Nach dem grossen Jubel nach dem Cup-Erfolg gegen den FC Zürich (4:2) erwartet den FC St. Gallen am Samstag gegen Stade Nyonnais wieder der triste Alltag in der Challenge League. Und die Pflicht, gegen den Underdog gewinnen zu müssen.
"Es ist einfacher gegen eine Mannschaft wie den FCZ zu spielen", sagt FCSG-Trainer Jeff Saibene. Diese seien als Super-League-Team zwar spielerisch schwieriger zu knacken, würden ihrerseits aber auch eine offensivere Spielkultur an den Tag legen. Anders ist das eine Liga tiefer. "Die meisten Gegner in der Challenge League stehen einfach hinten rein. Das ist daher nie eine einfache Aufgabe für uns. Wir müssen stets das Spiel machen", so Saibene. In der Meisterschaft ist dies zuletzt nicht zufriedenstellend gelungen, in den beiden letzten Spielen resultierte gegen Chiasso (0:1) eine Niederlage und bei Aarau (2:2) auch "nur" ein Unentschieden. Verteidiger Philippe Montandon hofft aber, "dass uns der Sieg gegen Zürich auch in der Meisterschaft Schwung verleihen wird."
Nyon mit viel Selbstvertrauen
Die Gäste aus der Waadt können – wie die St. Galler – mit ihrem bisherigen Saisonverlauf durchaus zufrieden sein. Mit einem der kleinsten Budgets angetreten, ist Stade Nyonnais im heissen Rennen um den Ligaerhalt keineswegs chancenlos.

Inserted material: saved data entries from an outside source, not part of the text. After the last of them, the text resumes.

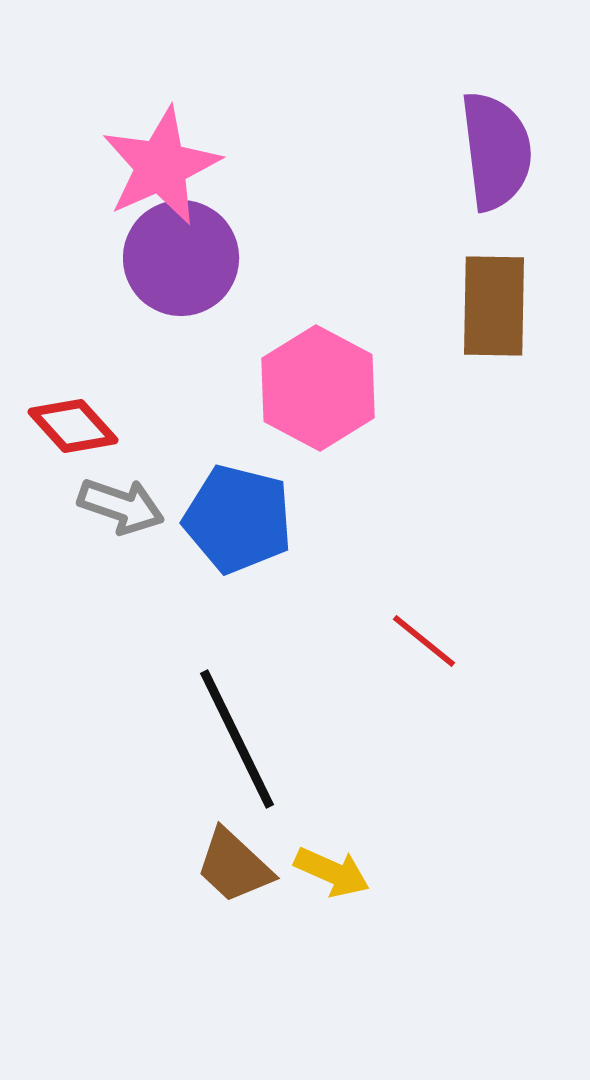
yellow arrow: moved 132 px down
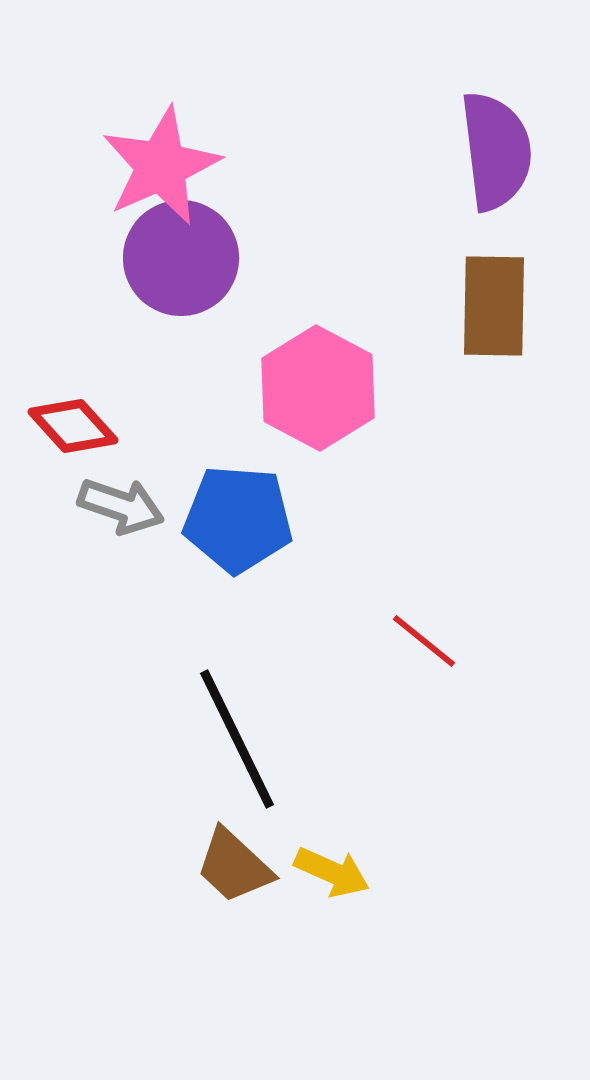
blue pentagon: rotated 10 degrees counterclockwise
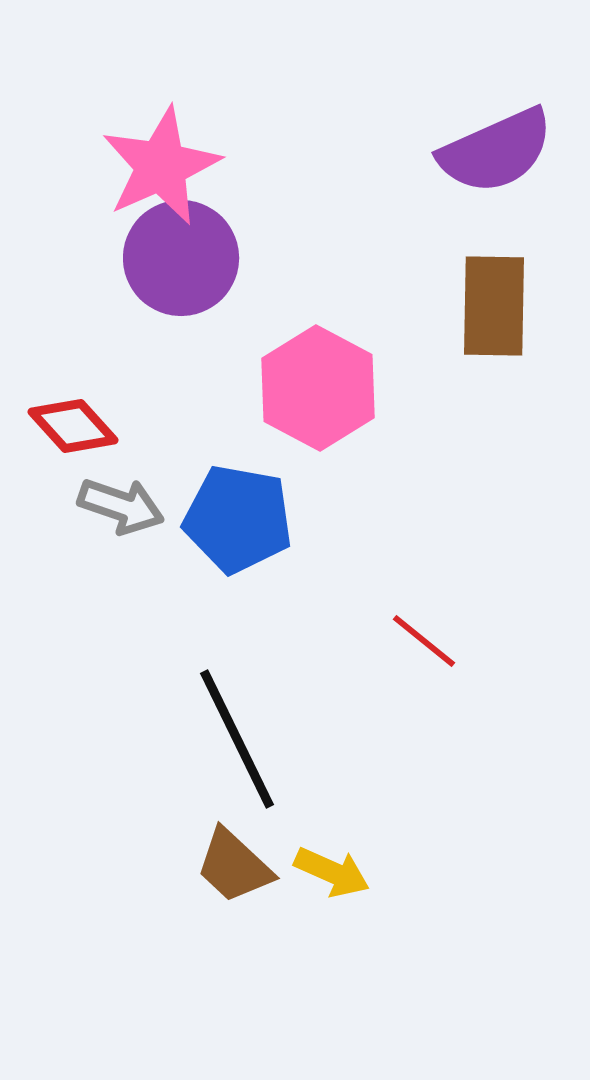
purple semicircle: rotated 73 degrees clockwise
blue pentagon: rotated 6 degrees clockwise
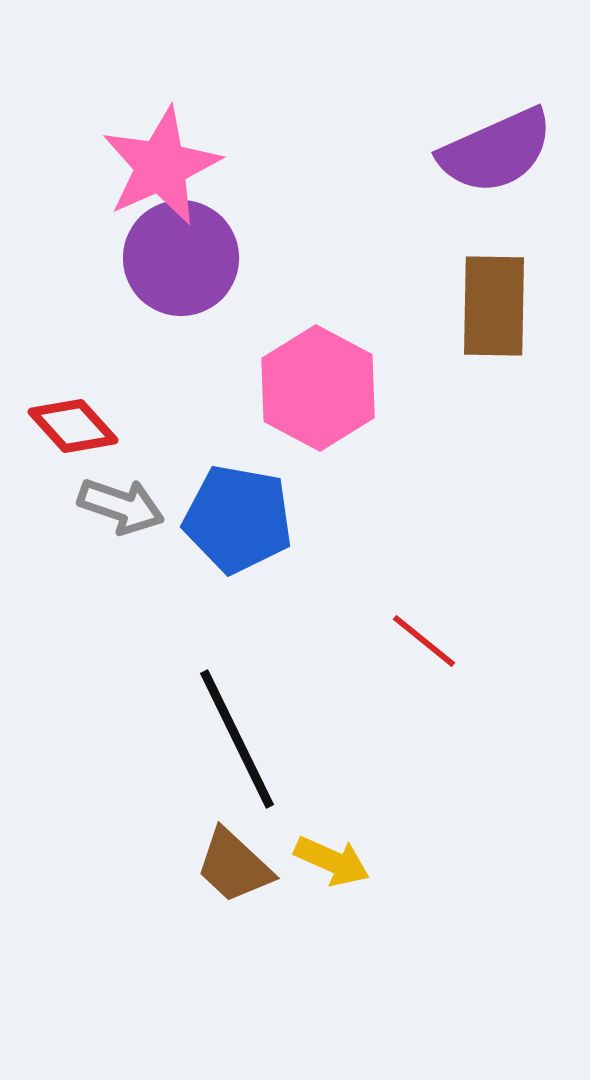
yellow arrow: moved 11 px up
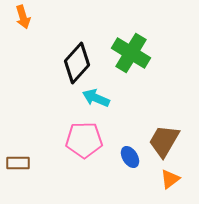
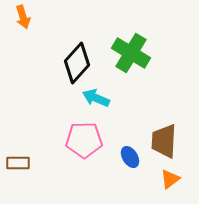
brown trapezoid: rotated 27 degrees counterclockwise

Die Truppe von Ex-Xamax-Trainer Jean-Michel Aeby belegt derzeit den neunten Rang im Klassement; hat aber ein Match mehr auf dem Konto als die direkte Konkurrenz. Zuletzt gewann die Mannschaft, deren Stadion vis-à-vis vom UEFA-Hauptsitz liegt, gegen Kriens (3:0) und den Romand-Vergleich mit Delémont (1:0). Trainer Aeby fordert in der welschen Presse: "Wir werden sehr diszipliniert auftreten müssen, wenn wir gegen St. Gallen eine Chance haben wollen."
Nushi gesperrt, Etoundi fraglich
In der Geschichte sind St. Gallen und Nyon erst zweimal aufeinandergetroffen. Beide Vergleiche fanden in der Saison 2008/09 statt – die Espen gewannen beide Matches. Das Heimspiel im August 2008 Arena gewannen sie dank Dabo, der doppelt traf, und Costanzo mit 3:0. Im darauffolgenden Frühling resultierte ein 4:1-Auswärtserfolg. Costanzo, Merenda, Zellweger und Dabo hiessen die Torschützen für die Grün-Weissen. Das aktuelle Duell dürfte aber kein Zuckerschleck werden, wie Trainer Jeff Saibene weiss. "Ich erwarte einen topmotivierten Gegner", sagt der Luxemburger. Personell wird er dabei wohl Franck Etoundi schonen. Der Stürmer hatte sich im Cup-Spiel eine starke Fussgelenkprellung zugezogen. Immerhin erwies sich die Vermutung einer Bänderverletzung als falsch. Auch nicht mit von der Partie sein wird Kristian Nushi, der seine dritte und letzte Rotsperre absitzen muss, sowie der verletzte Defensivmann Simon Roduner.